* Task goal *
Starting at the line that contains "320 335 198.5", quote every line through the end of the entries, word for word, skipping the pictures.

————————

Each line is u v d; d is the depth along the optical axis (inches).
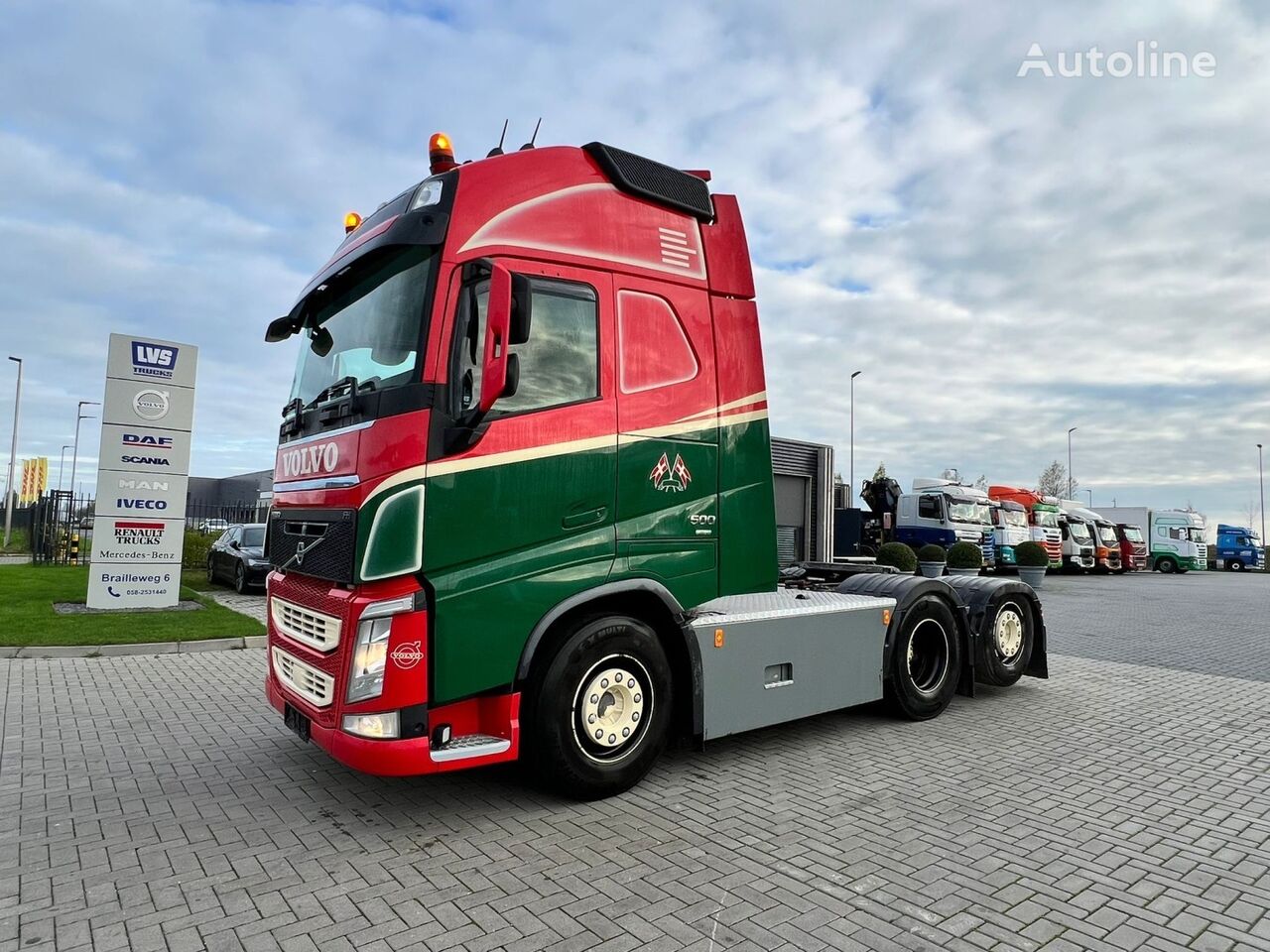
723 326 210.5
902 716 265.9
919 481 1269.7
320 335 198.5
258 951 120.8
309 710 171.6
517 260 174.7
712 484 202.7
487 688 165.2
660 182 203.5
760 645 212.7
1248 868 152.8
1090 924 130.6
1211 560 1982.0
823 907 135.1
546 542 173.6
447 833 166.9
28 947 121.4
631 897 138.3
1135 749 234.1
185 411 502.0
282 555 194.1
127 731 243.4
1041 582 1039.0
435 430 160.2
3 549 1246.9
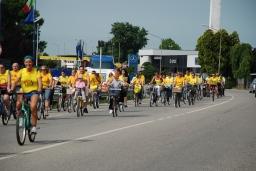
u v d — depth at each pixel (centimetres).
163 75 4059
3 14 8181
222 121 2397
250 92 7425
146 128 2012
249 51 11450
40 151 1357
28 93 1519
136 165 1173
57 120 2367
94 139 1631
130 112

————————

* Solution to this exercise *
320 335 198.5
258 951 120.8
309 710 171.6
517 260 174.7
712 484 202.7
487 688 165.2
660 182 203.5
760 645 212.7
1248 868 152.8
1090 924 130.6
1211 560 1982.0
823 907 135.1
546 542 173.6
447 833 166.9
28 947 121.4
631 897 138.3
1135 749 234.1
185 411 502.0
282 555 194.1
127 731 243.4
1041 582 1039.0
435 430 160.2
3 549 1246.9
u v d — depth at each pixel (centimetres).
163 75 4059
3 14 8181
222 121 2397
250 92 7425
146 128 2012
249 51 11450
40 151 1357
28 93 1519
136 165 1173
57 120 2367
94 139 1631
130 112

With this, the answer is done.